I just moved to Dubai and been struggling to find a good local coffee shop which sells freshly roasted coffee bean ( a good one). It would be great if it's around Salahuddin area or Burjuman area.


----------



## Roxtec Blue (Jan 14, 2013)

ydamanami said:


> Hi!
> 
> I just moved to Dubai and been struggling to find a good local coffee shop which sells freshly roasted coffee bean ( a good one). It would be great if it's around Salahuddin area or Burjuman area.


Here you go if you're looking for quality coffee.
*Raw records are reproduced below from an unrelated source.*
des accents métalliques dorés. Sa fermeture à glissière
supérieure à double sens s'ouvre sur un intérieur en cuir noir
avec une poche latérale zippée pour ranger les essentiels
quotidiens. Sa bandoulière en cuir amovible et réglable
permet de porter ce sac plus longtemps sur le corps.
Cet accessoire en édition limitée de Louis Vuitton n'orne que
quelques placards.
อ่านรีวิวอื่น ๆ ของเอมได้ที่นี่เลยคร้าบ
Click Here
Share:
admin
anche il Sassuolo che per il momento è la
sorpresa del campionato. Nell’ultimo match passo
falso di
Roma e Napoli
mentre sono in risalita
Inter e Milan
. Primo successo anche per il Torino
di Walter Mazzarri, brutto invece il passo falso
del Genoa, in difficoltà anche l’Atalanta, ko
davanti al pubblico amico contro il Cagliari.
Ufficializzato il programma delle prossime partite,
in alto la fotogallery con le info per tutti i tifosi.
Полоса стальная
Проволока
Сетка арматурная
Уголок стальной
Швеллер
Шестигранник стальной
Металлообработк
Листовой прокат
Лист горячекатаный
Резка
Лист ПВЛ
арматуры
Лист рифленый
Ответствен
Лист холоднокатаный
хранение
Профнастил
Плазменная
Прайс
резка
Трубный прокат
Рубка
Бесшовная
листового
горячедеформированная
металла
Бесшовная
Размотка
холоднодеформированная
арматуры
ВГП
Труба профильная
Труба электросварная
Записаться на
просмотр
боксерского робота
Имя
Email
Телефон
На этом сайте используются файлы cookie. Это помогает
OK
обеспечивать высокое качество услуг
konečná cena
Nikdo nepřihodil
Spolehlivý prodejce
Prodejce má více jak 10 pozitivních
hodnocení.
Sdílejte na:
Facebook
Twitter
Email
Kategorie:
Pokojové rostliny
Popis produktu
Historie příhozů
I roast my own green beans from here and the quality is superb but not cheap.

https://rawcoffeecompany.com


----------



## Timeport (Apr 2, 2016)

Search for Coffee Planet. They have them in the supermakets but I go their roastery/yard in AlQuoz. Fresher, descent quality and more value for money than others.


----------



## QOFE (Apr 28, 2013)

In Bur Dubai there is: Coffee Museum

I'm not sure how good it is but they say they roast coffee beans daily.

I like Raw but it's expensive. The beans I've got from Coffee planet haven't impressed me.

This is my favourite but it's too expensive for daily use:
https://www.desertcart.ae/products/...jamaica-blue-mountain-coffee-16oz-whole-beans


----------